Now, the complete method for finding the basis of $A\cap B$ is the following one. I set
\begin{equation}
a_{1}(1,1,0)+a_{2}(0,2,0)=b_{1}(1,1,0)+b_{2}(0,0,1)
\end{equation}
or, equivalently (the coefficients are unknown so the sign is not that important as I can name $-b_{i}=b_{i}$),
\begin{equation}
a_{1}(1,1,0)+a_{2}(0,2,0)+b_{1}(1,1,0)+b_{2}(0,0,1)=(0,0,0)
\end{equation}
By solving the linear system I get:
\begin{equation}
\begin{cases} a_{1}+0+b_{1}+0=0\\
a_{1}+2a_{2}+b_{1}+0=0 \\ 0+0+0+b_{2}=0 \end{cases}
\Leftrightarrow \begin{cases} a_{1}=-b_{1}\\
a_{1}+2a_{2}+b_{1}=0 \\ b_{2}=0 \end{cases}
\end{equation}
$a_{1}=-b_{1},a_{2}=b_{2}=0$. Thus, the generic vector $\textbf{v}\in A\cap B$ can be written as the linear combination of the basis of $A$ with $a_{1}$ and $a_{2}$ as coefficents.
\begin{equation}
\textbf{v}=-b_{1}(1,1,0)+0\cdot(0,2,0)=-b_{1}(1,1,0)
\end{equation}
The conclusion is that the searched basis is $(1,1,0)$.
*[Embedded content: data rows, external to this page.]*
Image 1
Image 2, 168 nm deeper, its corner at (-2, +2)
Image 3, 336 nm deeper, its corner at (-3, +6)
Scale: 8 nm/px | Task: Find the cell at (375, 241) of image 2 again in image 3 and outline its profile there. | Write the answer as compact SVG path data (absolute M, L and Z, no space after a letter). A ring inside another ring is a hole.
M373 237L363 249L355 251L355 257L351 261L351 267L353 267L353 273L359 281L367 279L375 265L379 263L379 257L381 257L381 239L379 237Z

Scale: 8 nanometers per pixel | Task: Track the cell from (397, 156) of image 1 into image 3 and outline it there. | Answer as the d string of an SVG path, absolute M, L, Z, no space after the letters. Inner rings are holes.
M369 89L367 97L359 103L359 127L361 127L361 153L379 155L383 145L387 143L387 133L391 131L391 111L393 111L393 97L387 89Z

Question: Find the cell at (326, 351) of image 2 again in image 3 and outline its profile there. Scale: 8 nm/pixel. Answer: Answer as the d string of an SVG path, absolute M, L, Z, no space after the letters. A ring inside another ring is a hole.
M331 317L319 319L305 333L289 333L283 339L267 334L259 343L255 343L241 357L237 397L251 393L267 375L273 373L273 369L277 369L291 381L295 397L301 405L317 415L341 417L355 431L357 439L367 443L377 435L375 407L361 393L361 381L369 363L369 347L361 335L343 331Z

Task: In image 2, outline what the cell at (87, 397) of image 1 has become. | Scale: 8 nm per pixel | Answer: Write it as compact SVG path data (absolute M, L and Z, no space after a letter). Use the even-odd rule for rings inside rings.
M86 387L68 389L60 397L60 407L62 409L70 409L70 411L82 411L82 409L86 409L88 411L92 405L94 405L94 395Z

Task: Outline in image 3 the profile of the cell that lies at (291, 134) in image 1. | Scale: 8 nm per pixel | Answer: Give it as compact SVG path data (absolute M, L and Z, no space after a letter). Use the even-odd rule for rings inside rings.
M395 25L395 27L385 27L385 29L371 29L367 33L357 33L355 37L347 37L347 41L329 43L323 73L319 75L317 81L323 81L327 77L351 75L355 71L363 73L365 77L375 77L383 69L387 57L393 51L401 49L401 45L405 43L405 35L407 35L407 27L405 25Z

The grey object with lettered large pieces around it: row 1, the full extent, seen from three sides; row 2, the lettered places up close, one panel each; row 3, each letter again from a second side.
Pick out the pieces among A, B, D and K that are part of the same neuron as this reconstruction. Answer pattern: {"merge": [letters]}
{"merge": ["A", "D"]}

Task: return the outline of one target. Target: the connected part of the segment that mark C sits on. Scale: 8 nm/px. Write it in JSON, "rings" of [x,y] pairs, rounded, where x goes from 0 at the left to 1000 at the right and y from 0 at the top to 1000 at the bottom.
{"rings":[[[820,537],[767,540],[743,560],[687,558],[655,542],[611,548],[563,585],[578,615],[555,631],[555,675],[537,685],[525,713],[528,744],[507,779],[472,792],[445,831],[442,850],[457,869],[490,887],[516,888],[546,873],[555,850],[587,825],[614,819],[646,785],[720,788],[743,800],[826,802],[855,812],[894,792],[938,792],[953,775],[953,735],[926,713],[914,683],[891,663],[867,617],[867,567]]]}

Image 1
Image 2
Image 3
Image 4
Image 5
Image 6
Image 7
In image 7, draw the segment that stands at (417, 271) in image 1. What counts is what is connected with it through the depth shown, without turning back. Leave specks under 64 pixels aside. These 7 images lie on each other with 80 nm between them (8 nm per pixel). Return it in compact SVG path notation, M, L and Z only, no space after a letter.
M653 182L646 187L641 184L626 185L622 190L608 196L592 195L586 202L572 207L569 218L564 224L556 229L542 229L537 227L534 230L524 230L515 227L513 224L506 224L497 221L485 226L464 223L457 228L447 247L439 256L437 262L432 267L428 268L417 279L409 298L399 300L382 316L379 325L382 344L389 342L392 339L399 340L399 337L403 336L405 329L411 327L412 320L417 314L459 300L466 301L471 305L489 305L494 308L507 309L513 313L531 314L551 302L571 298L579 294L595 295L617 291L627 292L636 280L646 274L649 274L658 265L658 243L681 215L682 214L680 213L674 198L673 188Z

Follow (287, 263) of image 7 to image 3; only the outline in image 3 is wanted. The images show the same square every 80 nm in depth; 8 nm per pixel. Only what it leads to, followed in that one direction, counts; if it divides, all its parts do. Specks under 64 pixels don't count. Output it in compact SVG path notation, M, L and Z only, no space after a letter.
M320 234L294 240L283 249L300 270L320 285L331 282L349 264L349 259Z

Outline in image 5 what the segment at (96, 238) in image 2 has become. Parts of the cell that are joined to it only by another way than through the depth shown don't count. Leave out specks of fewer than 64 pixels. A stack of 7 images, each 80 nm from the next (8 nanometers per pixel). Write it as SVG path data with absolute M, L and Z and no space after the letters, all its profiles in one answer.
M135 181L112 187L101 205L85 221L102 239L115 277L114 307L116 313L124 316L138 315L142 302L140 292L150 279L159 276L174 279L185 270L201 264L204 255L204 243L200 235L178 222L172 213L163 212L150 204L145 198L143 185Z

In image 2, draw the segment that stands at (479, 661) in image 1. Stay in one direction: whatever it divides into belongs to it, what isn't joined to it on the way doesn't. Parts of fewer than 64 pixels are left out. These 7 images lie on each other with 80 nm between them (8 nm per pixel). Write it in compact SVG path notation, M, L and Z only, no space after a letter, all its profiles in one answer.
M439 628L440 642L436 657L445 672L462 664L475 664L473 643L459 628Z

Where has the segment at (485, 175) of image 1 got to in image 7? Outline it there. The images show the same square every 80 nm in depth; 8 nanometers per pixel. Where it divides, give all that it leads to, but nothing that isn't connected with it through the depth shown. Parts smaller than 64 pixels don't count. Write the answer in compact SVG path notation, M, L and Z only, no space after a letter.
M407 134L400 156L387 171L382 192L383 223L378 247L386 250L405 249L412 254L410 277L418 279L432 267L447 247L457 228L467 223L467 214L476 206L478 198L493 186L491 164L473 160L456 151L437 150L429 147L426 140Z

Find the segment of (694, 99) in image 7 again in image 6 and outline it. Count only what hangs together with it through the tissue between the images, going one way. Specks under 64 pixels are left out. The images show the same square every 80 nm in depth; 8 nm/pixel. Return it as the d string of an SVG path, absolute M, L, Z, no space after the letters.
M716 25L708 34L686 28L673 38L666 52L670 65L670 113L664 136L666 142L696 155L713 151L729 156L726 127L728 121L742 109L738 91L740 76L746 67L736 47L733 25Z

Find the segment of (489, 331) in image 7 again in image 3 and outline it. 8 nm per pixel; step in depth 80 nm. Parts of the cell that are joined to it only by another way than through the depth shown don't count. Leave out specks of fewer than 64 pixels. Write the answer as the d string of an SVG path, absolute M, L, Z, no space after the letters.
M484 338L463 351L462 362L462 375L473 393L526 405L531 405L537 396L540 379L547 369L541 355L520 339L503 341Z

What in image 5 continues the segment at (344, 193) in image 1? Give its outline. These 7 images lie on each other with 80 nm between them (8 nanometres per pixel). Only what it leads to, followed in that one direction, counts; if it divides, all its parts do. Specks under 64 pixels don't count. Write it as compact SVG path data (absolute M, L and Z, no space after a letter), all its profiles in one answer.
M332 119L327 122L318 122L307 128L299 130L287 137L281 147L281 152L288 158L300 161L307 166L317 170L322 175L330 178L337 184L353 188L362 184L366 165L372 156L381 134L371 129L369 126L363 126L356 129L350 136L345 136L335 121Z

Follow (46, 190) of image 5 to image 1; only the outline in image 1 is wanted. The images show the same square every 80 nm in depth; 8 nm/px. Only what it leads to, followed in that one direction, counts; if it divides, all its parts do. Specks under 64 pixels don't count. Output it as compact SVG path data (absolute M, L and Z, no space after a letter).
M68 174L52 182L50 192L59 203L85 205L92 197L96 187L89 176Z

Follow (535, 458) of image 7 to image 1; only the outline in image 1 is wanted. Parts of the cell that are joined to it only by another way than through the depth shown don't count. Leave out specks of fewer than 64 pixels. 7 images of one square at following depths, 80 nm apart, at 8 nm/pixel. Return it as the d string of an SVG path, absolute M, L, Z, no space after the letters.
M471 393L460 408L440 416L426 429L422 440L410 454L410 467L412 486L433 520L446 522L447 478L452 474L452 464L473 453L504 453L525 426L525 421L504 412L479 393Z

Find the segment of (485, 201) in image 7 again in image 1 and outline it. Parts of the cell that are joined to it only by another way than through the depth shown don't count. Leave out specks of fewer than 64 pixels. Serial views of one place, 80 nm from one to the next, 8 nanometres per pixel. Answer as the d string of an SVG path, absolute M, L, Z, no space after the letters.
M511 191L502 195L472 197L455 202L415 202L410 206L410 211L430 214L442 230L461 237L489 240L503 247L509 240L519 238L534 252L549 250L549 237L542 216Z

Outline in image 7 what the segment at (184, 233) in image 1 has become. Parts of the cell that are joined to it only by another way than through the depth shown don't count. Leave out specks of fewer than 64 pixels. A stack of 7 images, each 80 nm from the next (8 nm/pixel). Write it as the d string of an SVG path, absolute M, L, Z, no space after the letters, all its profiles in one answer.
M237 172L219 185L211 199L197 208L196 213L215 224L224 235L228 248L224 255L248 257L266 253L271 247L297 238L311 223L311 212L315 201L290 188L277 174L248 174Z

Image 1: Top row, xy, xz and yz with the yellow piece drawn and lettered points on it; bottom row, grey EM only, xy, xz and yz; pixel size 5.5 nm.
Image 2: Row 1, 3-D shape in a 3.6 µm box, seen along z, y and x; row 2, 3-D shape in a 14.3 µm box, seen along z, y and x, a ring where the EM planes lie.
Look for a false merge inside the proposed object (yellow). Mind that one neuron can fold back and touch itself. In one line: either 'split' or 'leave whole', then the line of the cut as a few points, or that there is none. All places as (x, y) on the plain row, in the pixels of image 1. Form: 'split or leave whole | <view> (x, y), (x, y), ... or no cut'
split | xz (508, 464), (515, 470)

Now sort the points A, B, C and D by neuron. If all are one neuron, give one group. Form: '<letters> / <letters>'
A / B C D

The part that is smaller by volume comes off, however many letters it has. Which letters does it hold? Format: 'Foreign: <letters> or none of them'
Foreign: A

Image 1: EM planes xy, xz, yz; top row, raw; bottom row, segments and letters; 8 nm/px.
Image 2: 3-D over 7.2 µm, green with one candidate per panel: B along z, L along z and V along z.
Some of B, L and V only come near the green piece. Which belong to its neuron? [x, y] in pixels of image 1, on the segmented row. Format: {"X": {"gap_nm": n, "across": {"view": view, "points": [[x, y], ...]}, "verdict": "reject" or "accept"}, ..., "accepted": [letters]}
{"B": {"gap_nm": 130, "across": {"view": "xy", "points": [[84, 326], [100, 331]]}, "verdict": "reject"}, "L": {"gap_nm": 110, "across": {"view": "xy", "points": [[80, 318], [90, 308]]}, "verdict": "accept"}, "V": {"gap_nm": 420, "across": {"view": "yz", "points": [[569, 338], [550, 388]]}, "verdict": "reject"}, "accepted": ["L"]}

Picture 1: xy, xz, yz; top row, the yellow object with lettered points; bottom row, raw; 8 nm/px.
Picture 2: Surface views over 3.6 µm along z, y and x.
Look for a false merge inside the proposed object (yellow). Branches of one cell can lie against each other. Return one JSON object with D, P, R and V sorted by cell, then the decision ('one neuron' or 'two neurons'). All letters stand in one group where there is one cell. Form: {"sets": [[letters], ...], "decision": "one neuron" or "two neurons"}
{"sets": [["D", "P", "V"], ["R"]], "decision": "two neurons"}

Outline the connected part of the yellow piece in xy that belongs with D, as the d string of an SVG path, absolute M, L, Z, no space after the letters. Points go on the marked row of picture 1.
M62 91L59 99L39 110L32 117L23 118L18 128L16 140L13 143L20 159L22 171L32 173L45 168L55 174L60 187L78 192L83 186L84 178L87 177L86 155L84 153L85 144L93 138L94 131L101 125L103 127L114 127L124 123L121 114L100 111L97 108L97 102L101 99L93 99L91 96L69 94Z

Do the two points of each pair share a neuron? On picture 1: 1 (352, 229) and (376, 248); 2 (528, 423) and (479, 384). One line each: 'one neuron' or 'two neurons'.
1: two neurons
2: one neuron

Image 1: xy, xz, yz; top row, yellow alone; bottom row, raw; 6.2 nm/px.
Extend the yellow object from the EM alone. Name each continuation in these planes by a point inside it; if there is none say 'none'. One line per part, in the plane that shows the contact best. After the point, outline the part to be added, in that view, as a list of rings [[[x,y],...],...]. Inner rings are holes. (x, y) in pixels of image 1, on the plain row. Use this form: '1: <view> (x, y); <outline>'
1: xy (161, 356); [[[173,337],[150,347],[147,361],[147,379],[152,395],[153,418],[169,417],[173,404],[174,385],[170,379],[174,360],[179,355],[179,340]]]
Now, I know this is the correct procedure but is it correct to say that, since I know a basis of $A$ and a basis of $B$, the basis of $A\cap B$ are the common vectors to both basis, if there is at least one?
This way I could have immediately said that $\mathcal{B}_A:(1,1,0),(0,2,0), \mathcal{B}_B:(1,1,0),(0,0,1)\Rightarrow \mathcal{B}_{A\cap B}:(1,1,0)$.

 

[RUber]

I think the answer is yes...but you have to be careful. If you are able to write a basis vector for one space in terms of basis vectors from another, then clearly, those vectors will be in the intersection.
However, your space A is simply the xy-plane. It could have been written with other basis vectors that would not be so simple as [1,1,0] to pick out. Consider [1,0,0] and [0,1,0].
If you have two 2-D spaces, as above, your intersection is either all of the 2D space (if A = B) , spanned by a single vector, or empty (parallel planes).

 

[PeroK]

You could get the dimension of $A \cap B$ from considering the dimensions of the subspaces. If the second basis vector for $B$ is not in $A$, then the intersection must be the 1D subspace spanned by the common basis vector.

Geometrically, two planes through the origin, if not equal, intersect in a line through the origin.